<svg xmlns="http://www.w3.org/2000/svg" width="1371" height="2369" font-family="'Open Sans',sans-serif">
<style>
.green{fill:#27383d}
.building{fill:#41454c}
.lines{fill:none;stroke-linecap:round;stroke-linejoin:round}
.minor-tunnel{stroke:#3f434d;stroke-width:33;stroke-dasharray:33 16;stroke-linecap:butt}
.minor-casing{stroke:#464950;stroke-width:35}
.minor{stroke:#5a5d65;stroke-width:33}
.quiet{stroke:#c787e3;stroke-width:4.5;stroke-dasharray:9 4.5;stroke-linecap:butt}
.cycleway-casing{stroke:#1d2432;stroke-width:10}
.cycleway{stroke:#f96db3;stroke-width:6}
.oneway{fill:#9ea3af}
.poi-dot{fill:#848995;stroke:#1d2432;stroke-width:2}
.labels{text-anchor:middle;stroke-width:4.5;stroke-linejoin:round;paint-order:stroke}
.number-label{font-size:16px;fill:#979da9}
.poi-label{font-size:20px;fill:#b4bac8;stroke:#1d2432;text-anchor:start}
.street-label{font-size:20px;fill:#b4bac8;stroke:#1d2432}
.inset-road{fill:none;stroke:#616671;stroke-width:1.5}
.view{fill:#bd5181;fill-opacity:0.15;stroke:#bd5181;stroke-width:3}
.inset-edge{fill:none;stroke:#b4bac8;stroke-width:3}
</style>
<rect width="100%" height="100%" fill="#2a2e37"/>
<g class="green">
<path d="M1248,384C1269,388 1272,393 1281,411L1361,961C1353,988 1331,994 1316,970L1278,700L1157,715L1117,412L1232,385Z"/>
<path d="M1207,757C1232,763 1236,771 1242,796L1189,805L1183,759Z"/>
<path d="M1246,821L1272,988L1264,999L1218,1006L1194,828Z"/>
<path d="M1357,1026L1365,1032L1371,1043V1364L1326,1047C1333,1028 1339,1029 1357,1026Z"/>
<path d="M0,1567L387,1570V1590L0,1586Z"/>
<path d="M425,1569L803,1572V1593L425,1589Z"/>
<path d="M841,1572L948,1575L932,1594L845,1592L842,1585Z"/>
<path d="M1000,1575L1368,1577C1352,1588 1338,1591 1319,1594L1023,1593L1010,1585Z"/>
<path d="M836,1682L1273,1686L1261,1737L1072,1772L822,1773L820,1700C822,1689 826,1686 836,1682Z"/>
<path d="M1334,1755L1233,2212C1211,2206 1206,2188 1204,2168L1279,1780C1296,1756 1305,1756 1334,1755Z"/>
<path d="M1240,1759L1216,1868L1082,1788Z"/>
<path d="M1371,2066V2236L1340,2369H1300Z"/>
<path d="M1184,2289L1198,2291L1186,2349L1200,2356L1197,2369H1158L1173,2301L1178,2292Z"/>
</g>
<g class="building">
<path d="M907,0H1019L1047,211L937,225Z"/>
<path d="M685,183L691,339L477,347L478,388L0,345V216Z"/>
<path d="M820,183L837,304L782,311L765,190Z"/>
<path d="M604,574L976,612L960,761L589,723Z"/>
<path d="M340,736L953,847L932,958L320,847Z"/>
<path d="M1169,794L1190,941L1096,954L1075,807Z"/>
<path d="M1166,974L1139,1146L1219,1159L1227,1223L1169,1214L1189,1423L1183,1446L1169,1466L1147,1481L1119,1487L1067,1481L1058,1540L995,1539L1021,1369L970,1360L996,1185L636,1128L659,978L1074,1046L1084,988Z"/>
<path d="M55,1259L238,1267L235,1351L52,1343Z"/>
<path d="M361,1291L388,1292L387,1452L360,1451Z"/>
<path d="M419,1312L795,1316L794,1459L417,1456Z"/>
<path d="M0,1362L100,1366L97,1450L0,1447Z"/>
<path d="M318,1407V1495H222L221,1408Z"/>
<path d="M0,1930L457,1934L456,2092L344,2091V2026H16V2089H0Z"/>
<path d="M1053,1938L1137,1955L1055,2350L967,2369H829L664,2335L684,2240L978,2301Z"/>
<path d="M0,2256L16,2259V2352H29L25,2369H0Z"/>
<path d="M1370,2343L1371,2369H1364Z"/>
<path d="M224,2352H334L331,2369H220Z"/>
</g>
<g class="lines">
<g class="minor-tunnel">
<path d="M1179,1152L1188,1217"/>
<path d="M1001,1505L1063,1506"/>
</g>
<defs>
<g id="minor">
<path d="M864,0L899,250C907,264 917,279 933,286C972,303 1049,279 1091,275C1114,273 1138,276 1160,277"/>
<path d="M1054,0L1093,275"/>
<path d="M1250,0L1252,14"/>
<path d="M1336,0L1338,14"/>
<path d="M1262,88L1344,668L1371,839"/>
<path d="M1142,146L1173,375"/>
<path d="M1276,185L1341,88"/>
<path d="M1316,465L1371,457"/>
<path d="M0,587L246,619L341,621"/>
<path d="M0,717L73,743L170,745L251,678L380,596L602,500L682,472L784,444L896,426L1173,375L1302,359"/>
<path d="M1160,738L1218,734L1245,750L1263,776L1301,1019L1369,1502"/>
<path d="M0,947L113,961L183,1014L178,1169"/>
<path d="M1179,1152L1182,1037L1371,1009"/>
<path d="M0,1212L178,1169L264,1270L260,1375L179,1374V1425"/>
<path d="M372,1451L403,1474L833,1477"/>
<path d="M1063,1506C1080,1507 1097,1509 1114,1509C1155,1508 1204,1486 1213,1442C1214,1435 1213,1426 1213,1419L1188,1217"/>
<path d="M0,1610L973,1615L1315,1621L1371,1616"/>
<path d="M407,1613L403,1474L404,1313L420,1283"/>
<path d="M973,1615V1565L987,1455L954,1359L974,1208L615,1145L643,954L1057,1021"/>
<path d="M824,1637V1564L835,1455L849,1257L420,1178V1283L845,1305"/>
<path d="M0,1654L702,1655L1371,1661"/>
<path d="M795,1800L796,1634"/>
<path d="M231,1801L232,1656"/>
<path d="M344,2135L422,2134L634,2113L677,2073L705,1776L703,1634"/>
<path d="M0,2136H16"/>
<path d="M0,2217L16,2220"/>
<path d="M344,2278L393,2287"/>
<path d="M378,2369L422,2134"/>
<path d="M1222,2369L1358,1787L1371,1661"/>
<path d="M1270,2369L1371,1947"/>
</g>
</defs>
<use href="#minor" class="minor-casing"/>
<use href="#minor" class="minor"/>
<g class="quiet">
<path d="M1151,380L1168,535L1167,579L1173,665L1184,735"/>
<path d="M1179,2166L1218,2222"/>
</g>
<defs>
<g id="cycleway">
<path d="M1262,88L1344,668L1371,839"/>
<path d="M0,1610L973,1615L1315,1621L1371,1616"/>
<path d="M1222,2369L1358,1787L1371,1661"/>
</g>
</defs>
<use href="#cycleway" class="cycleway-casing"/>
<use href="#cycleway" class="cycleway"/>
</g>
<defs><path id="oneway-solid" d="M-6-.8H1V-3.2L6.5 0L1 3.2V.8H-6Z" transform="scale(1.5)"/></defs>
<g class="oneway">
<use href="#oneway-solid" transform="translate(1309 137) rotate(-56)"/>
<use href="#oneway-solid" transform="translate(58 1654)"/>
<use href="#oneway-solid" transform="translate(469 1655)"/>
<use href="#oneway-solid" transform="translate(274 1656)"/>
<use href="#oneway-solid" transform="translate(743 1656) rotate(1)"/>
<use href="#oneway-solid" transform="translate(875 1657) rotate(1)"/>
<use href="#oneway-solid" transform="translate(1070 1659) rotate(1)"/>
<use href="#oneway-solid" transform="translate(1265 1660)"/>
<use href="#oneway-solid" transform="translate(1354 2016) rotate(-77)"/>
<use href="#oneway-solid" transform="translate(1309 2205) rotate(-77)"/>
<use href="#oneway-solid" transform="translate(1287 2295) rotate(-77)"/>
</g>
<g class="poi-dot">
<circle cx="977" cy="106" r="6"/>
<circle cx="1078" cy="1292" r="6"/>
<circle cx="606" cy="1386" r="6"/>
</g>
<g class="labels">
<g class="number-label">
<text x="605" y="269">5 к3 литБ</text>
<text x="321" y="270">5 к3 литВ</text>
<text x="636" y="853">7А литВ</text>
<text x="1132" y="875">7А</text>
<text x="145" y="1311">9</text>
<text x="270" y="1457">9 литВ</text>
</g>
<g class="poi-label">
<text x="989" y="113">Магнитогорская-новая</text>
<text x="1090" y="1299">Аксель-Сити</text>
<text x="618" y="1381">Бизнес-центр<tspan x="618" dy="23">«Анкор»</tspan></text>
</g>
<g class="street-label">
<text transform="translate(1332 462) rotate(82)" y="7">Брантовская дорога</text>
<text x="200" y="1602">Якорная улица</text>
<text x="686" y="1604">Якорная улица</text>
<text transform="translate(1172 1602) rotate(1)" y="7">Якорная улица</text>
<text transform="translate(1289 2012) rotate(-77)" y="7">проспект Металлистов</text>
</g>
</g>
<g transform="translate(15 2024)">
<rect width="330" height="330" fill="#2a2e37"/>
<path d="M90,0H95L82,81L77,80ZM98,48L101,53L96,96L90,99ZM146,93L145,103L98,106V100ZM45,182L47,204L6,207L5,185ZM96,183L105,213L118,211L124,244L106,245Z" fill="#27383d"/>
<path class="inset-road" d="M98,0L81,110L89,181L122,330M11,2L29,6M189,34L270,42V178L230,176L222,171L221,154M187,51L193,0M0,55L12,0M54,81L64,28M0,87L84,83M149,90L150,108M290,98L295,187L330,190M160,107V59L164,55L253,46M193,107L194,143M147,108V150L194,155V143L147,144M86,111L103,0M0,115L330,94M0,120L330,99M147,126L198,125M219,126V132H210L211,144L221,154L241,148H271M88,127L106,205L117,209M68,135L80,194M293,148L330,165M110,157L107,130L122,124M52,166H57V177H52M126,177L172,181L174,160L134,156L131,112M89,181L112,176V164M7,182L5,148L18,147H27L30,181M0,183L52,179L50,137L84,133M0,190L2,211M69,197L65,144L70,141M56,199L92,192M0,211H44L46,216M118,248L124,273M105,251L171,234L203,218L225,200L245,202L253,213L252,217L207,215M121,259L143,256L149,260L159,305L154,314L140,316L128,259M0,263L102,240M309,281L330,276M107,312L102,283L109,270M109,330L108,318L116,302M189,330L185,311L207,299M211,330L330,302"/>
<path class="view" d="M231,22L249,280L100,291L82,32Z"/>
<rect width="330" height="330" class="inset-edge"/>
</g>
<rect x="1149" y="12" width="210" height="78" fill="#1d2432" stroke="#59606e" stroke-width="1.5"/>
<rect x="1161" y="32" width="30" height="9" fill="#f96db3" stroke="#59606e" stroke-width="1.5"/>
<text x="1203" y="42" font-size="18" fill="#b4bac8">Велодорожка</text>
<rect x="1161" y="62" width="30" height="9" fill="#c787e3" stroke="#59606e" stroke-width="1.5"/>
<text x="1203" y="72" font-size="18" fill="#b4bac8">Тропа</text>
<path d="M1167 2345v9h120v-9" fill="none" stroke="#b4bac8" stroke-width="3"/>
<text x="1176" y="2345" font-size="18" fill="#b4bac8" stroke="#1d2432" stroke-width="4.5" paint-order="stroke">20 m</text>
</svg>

**YOUR GOAL:**
Look through the data and gather every line with the string "casing" in it.

**FINAL ANSWER:**
.minor-casing{stroke:#464950;stroke-width:35}
.cycleway-casing{stroke:#1d2432;stroke-width:10}
<use href="#minor" class="minor-casing"/>
<use href="#cycleway" class="cycleway-casing"/>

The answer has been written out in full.